Before I get to your last post, I spotted this in one of your lists of directions. I strongly suspect that that last file name should be bootx64.cfg not boox64.cfg.
As for the partitions, the passports come with a full-size partition (which appears to be ntfs, i.e., windows) and you have to tell the installer to wipe them.
Doing what I did (resulting in 500GB of blank space and a 3500GB ext4 partition) resulted in the installer saying “there’s 500GB of free space.” It ignored the 3500GB partition entirely, contrary to your expectation. I suppose it would have been able to delete it if I wanted.
Now it did call the 3500GB partition sdx1, and the three installed are sdx2, etc. rather than 1, 2, 3, but looking at the starting blocks I know that those three are first on the disk. (It’s not x, but what it is seems to partially depend on how many other things are plugged in at that particular boot, so consider x a variable.)
So what I am DDing is in fact smaller than the destination drive. My bigger concern is whether the boot record will still have them numbered funky or not. I’ll know in about an hour when the dd is done.
Playing with blkid, lsblk, efibootmgr -v (I tried it with -v a few minutes after my last comment) has been very educational.
I was even able to mount the EFI directory from the passport and go looking around…which means for once I anticipated a suggestion of yours.
Is there a particular reason to be renaming the grub files to boot files? Could we just tell the boot manager to use the grub files?
i tried relabeling some of the entries in the efi boot manager, but relabeling wouldn’t take for some reason (unless you do something else other than "efibootmgr -v -b 000C -L Ubuntu [just to get ubuntu capitalized].
OK to recap: Once the DD is done, I’ll try putting the SSD into the efibootmgr list, making it second in the order. I’ll increase the delay, too (I already have). If it works, great…I boot into it and move those files. If I understand correctly that should be a permanent fix. If it doesn’t work I’ll experiment with recovering the old installation though it’s too doggone big to move permanently (so maybe it’s just as well it went non-bootable).
efibootmgr -v shows me:
0008 active “UEFI OS” points to a master boot record…which in the last couple of days I realized is very old stuff; this is probably there for backward compatibility.
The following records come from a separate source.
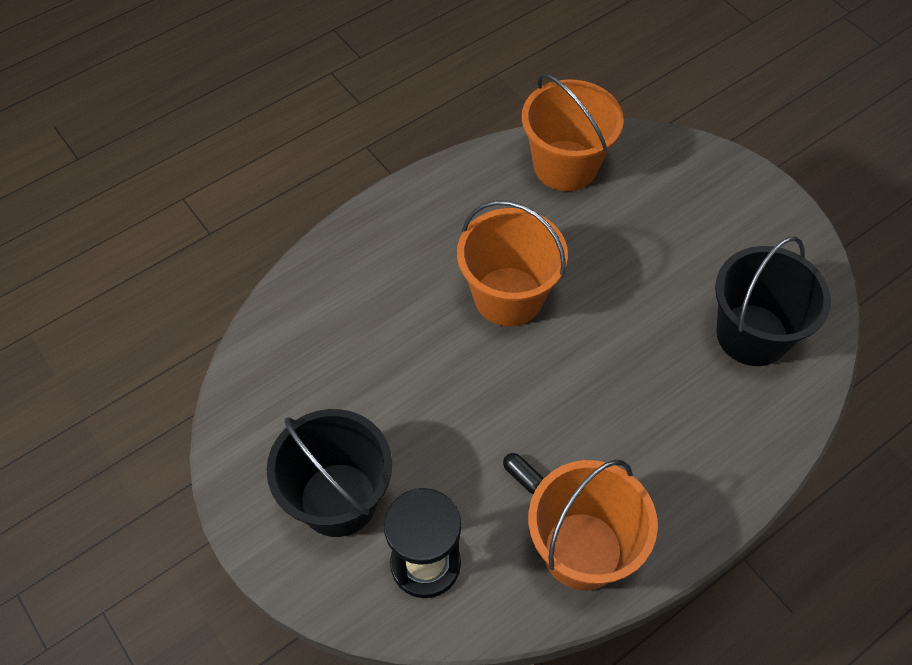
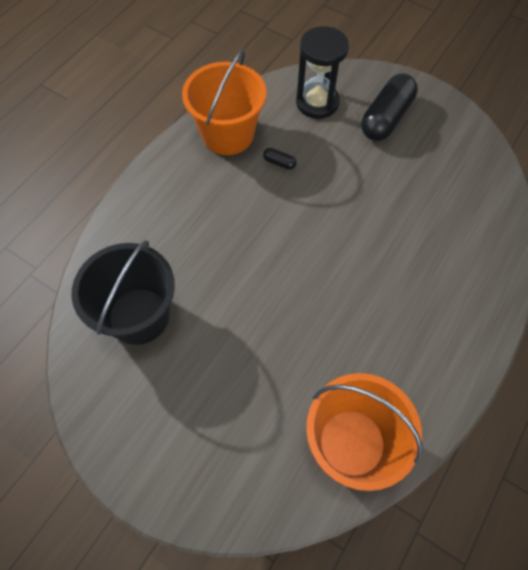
camera: 160 degrees right, 5 degrees up
(338, 499) = (386, 118): black bucket -> black capsule
(508, 296) = (344, 285): orange bucket -> none

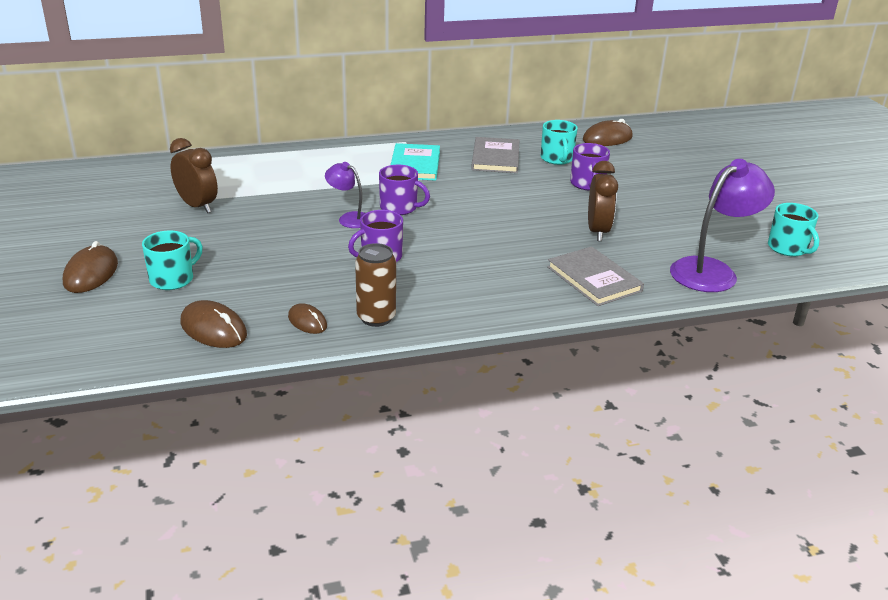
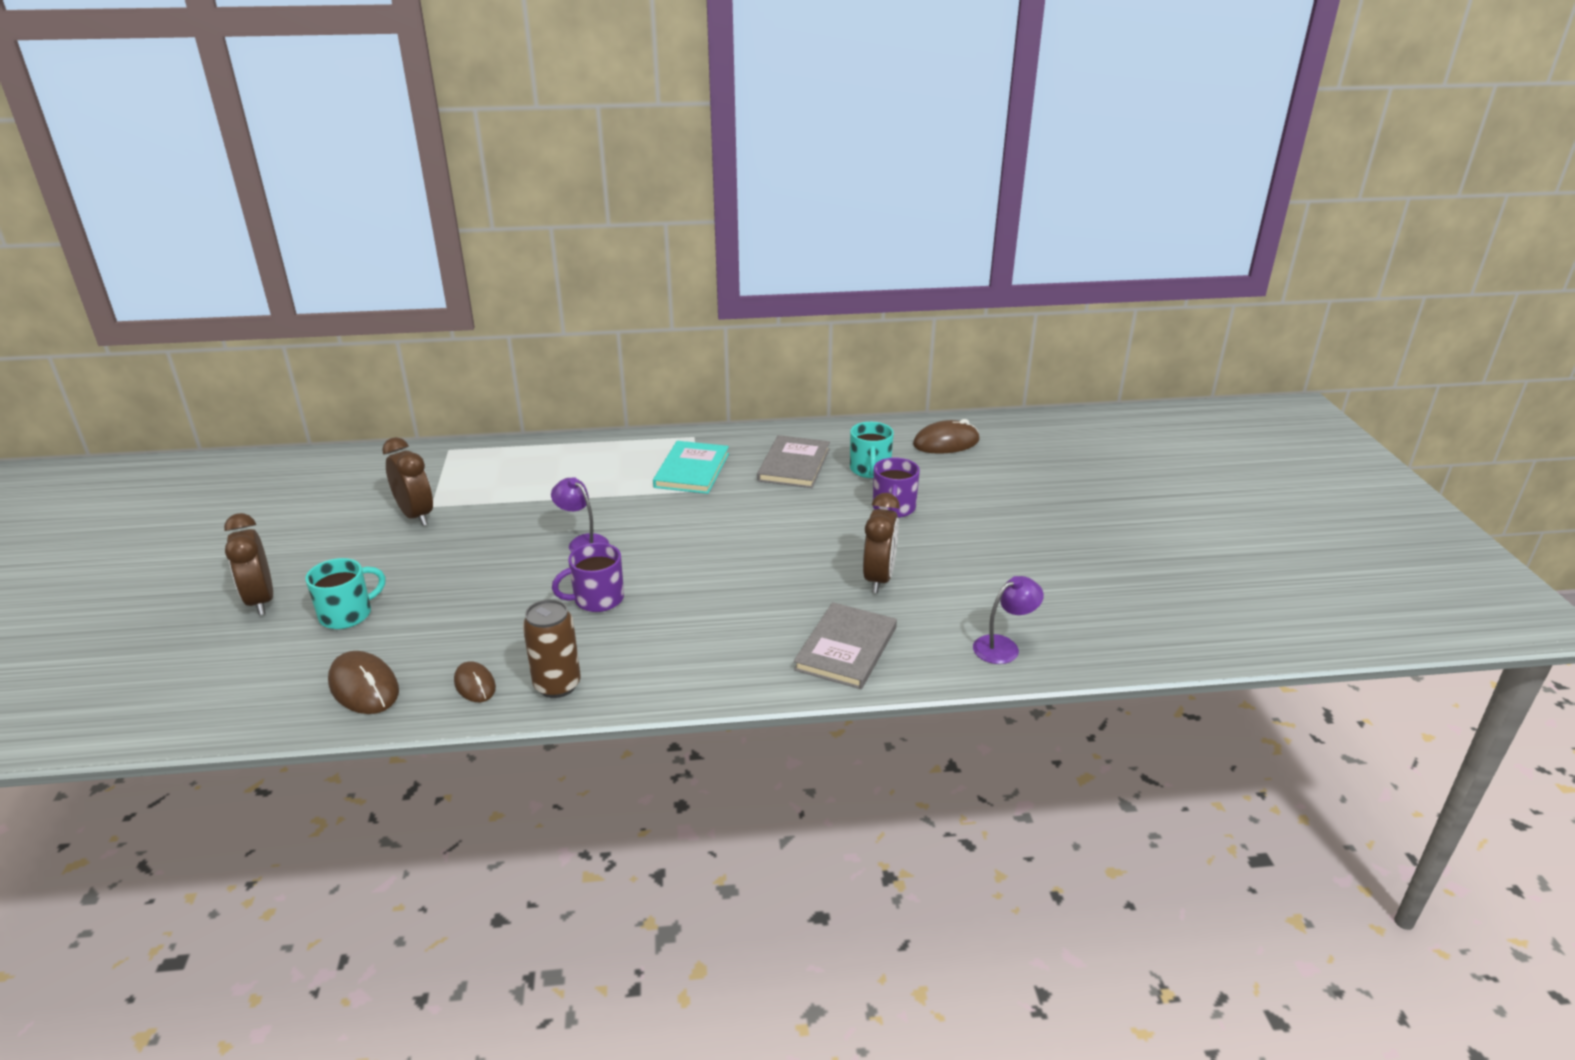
camera: 10 degrees right, 0 degrees up
(91, 273) = (261, 600): brown mouse -> brown clock
(399, 208) = (648, 530): purple mug -> none
(594, 279) = (846, 648): grey book -> grey book turned 45 degrees clockwise
(712, 271) = (1003, 646): purple lamp -> purple lamp, size x0.55
(788, 248) = (1119, 619): turquoise mug -> none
000B is inactive and it’s the generic storage device (USB, from what you tell me)
000C is active “ubuntu”, it points to Ubuntu’s grub stuff, giving a full id and file path.
000D is active “UEFI OS” and points to Ubuntu’s boot stuff, giving a full id and file path.
000E is active, the samsung drive by name, apparently if it works (and I am not sure it does) it follows some sort of default.
Part of the reason I have been so frustrated with this menu is two totally different options are both labeled UEFI OS and only the latter of the two apparently would actually DO something. Ideally the one named Ubuntu would be called Ubuntu Grub (meaning it presents a menu) and the second one named UEFI OS would be labeled Ubuntu. But I can’t figure out how to change the labels, -b 000C -L doesn’t change it.